:: ACTIVITY ::
List every reason that the Kipling short fiction criticism below gives for his fame or notoriety being almost instantaneous.

:: PASSAGE TO READ ::
========================

Rudyard Kipling Short Fiction Criticism
Many of Rudyard Kipling’s earliest short stories are set in the India of his early childhood years in Bombay and his newspaper days in Lahore. The intervening years at school in England had perhaps increased his sensitivity to the exotic Indian locale and British imperial presence. Kipling was a voracious reader of English, French, and American writers, trained by his newspaper experience in the virtues of conciseness and detail. His art arrived almost fully revealed in his earliest works. Kipling focused, however, not on the glories and conquests of empire but on the lives—work and activities, passions and emotions—of ordinary people responding to what were often extraordinary or inexplicable events. Love, especially doomed love, terror and the macabre, revenge and its consequences—these were the elements upon which his stories turned, even later when the settings were often English. His fame or notoriety was almost instantaneous, in part because of the locations and subject matter of the stories, because of his use of dialect in re-creating the voices of his nonestablishment characters, and because Kipling’s early writings appeared at a time when England and Western civilization as a whole were caught up in imperial dreams and rivalries.

========================

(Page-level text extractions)
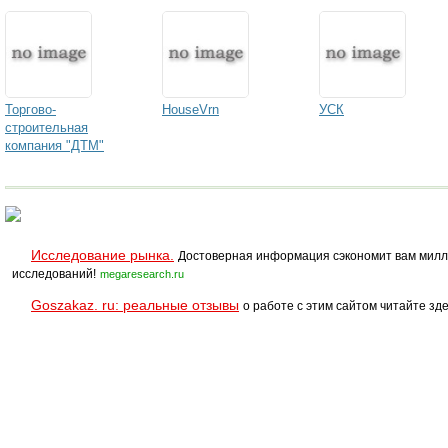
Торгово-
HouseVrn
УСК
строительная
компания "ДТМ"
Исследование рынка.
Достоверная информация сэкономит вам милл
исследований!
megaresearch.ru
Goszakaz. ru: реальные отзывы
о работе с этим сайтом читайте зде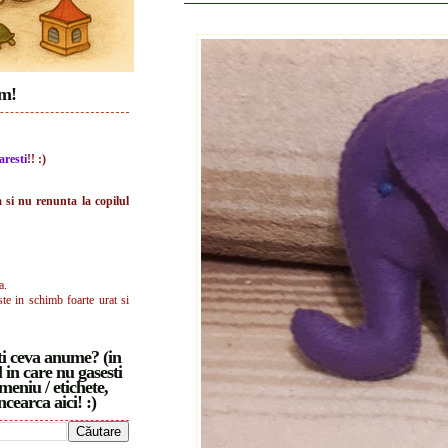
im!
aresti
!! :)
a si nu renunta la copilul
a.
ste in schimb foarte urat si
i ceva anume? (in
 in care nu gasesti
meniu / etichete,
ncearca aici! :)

========================

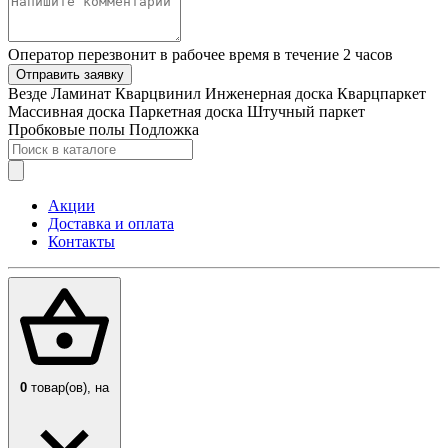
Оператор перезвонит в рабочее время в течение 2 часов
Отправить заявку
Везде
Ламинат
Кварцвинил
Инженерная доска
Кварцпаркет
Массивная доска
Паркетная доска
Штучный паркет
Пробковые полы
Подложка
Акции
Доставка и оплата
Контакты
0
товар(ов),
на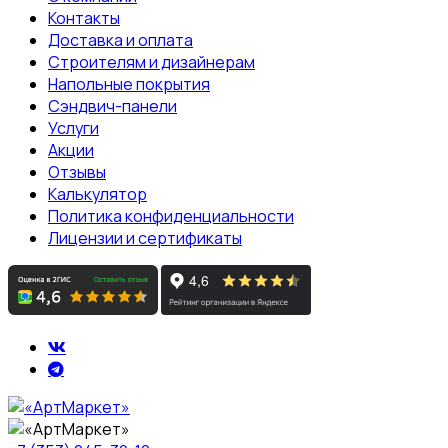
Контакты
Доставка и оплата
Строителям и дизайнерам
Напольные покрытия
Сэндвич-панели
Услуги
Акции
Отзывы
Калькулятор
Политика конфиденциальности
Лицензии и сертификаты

========================

:: TASK RESPONSE ::
- The locations and subject matter of the stories
- His use of dialect in re-creating the voices of his nonestablishment characters
- His early writings appeared at a time when England and Western civilization as a whole were caught up in imperial dreams and rivalries